What I’m hoping the doctor does, when I tell them that I know exactly when I ovulated, is pretend I had a normal cycle and thus count me at 4 weeks right now – that’s two weeks past conception plus what we’re calling two weeks instead of the actual four since the start of my last period. Clear as mud? So when I have my OB appointment in two weeks’ time, the doctor should tell me I’m six weeks gone at that stage. Assuming I’m really pregnant and stay that way. (I just read about someone who, so sadly, miscarried at 8 weeks, so now, of course, I’m paranoid. It could so easily happen, and there’s really nothing I can do about it.)

The internet tells me that my baby is now 3mm long with an already-beating heart “no bigger than a poppy seed”. That’s really not very substantial.
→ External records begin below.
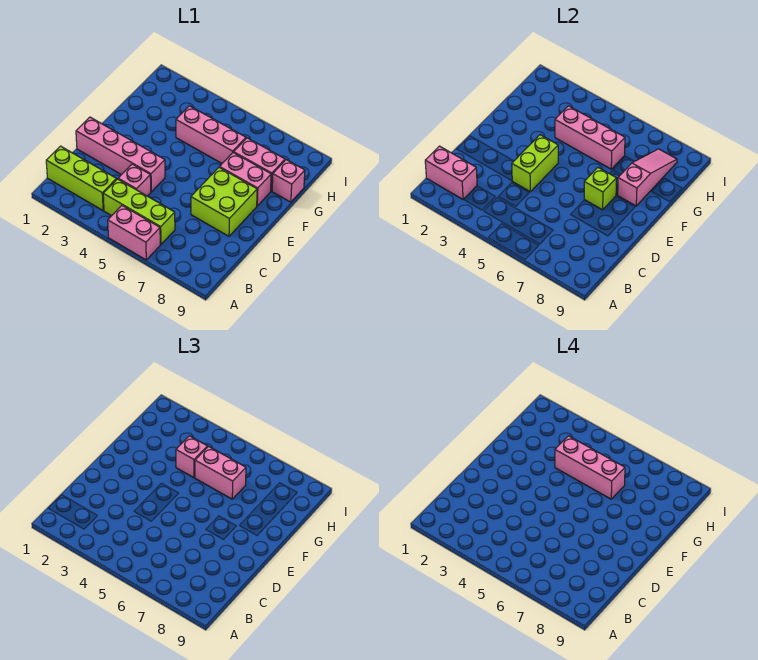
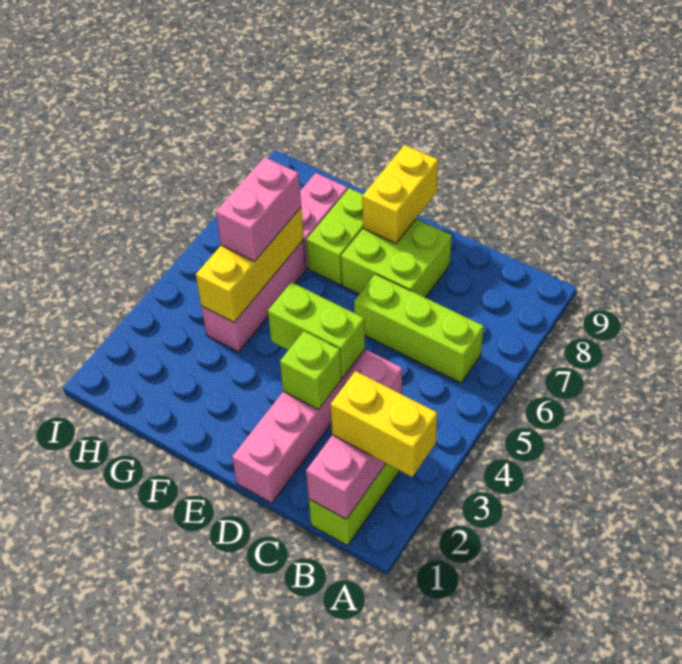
none -> yellow 1x2 brick [330,371,437,477]
pink 1x2 brick [108,206,160,260] -> none
lime 1x3 brick [103,179,175,244] -> lime 1x3 brick turned to [354,274,484,383]
lime 1x1 brick [584,168,617,210] -> lime 1x1 brick moved to [280,331,342,410]
none -> yellow 1x2 brick [362,145,438,243]
pink 1x2 brick [220,153,271,206] -> lime 1x2 brick [307,188,363,285]
pink 1x3 slope [618,149,677,206] -> none
pink 1x3 brick [555,106,625,169] -> yellow 1x3 brick [196,208,304,322]
pink 1x1 brick [176,436,208,478] -> none
pink 1x3 brick [555,436,625,499] -> none
pink 1x1 brick [272,160,305,202] -> none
In other news, because the world does not, in fact, revolve around me and this so-tiny-it’s-all-but-phantom pregnancy: I’ve been obsessivly reading blogs and threads and news reports and channel hopping from one devastating ariel shot to the next to try and make some sense of what’s going on in New Orleans. We visited the city two years ago for a wedding, and it was hotter than anywhere I’d ever been, and beautiful in many places, with an edge of danger. Last night I even dug out the street map we’d kept (because we do that) to try and get some sense of perspective on where things are in relation to where we’d been. I’m not sure what I’m looking for in all this watching – something to make it real? – some sense of logic to it? – something – anything – that gets better instead of worse? It’s really just up the road – albeit 13 hours or so, which is a long drive – and Katrina could so easily have decided to go directly east and hit us instead. It’s all very hard to comprehend.

Of course, the stories about the pregnant women being rescued and the births in the Superdome and the sick babies in the hospitals are hitting me just that little bit harder today.